Stored data
○ ○ ○ ○ ○ ○ ○

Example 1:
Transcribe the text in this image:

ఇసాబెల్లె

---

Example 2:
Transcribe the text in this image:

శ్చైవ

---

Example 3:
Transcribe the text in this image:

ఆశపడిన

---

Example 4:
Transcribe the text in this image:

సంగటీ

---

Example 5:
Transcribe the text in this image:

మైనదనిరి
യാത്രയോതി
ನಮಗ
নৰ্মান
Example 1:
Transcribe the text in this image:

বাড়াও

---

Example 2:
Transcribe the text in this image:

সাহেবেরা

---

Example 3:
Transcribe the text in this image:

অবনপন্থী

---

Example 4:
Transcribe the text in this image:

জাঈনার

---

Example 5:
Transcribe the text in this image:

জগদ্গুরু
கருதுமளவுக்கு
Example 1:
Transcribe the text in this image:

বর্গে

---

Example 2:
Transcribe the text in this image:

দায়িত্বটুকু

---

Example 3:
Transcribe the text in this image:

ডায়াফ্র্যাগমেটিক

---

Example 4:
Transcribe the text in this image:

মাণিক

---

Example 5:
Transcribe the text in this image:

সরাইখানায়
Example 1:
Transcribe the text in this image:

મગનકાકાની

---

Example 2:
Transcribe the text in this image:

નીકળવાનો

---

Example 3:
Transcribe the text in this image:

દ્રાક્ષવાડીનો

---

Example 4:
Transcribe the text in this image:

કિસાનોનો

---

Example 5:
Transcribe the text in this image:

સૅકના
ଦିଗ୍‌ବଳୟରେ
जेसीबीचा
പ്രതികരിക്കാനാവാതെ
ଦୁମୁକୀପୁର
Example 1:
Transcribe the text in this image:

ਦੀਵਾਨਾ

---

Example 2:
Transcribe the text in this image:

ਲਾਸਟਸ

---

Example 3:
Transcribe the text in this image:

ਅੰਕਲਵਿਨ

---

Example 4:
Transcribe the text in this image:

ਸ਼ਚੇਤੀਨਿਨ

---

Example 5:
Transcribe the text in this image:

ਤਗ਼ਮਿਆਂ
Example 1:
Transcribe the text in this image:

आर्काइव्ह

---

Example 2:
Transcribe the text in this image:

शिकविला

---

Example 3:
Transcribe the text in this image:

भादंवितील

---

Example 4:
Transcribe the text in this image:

○ ○ ○ ○ ○ ○ ○

# Exercise
The whole of the data is to be returned with every line intact.

# Reply to the exercise
Example 1:
Transcribe the text in this image:

ఇసాబెల్లె

---

Example 2:
Transcribe the text in this image:

శ్చైవ

---

Example 3:
Transcribe the text in this image:

ఆశపడిన

---

Example 4:
Transcribe the text in this image:

సంగటీ

---

Example 5:
Transcribe the text in this image:

మైనదనిరి
യാത്രയോതി
ನಮಗ
নৰ্মান
Example 1:
Transcribe the text in this image:

বাড়াও

---

Example 2:
Transcribe the text in this image:

সাহেবেরা

---

Example 3:
Transcribe the text in this image:

অবনপন্থী

---

Example 4:
Transcribe the text in this image:

জাঈনার

---

Example 5:
Transcribe the text in this image:

জগদ্গুরু
கருதுமளவுக்கு
Example 1:
Transcribe the text in this image:

বর্গে

---

Example 2:
Transcribe the text in this image:

দায়িত্বটুকু

---

Example 3:
Transcribe the text in this image:

ডায়াফ্র্যাগমেটিক

---

Example 4:
Transcribe the text in this image:

মাণিক

---

Example 5:
Transcribe the text in this image:

সরাইখানায়
Example 1:
Transcribe the text in this image:

મગનકાકાની

---

Example 2:
Transcribe the text in this image:

નીકળવાનો

---

Example 3:
Transcribe the text in this image:

દ્રાક્ષવાડીનો

---

Example 4:
Transcribe the text in this image:

કિસાનોનો

---

Example 5:
Transcribe the text in this image:

સૅકના
ଦିଗ୍‌ବଳୟରେ
जेसीबीचा
പ്രതികരിക്കാനാവാതെ
ଦୁମୁକୀପୁର
Example 1:
Transcribe the text in this image:

ਦੀਵਾਨਾ

---

Example 2:
Transcribe the text in this image:

ਲਾਸਟਸ

---

Example 3:
Transcribe the text in this image:

ਅੰਕਲਵਿਨ

---

Example 4:
Transcribe the text in this image:

ਸ਼ਚੇਤੀਨਿਨ

---

Example 5:
Transcribe the text in this image:

ਤਗ਼ਮਿਆਂ
Example 1:
Transcribe the text in this image:

आर्काइव्ह

---

Example 2:
Transcribe the text in this image:

शिकविला

---

Example 3:
Transcribe the text in this image:

भादंवितील

---

Example 4:
Transcribe the text in this image:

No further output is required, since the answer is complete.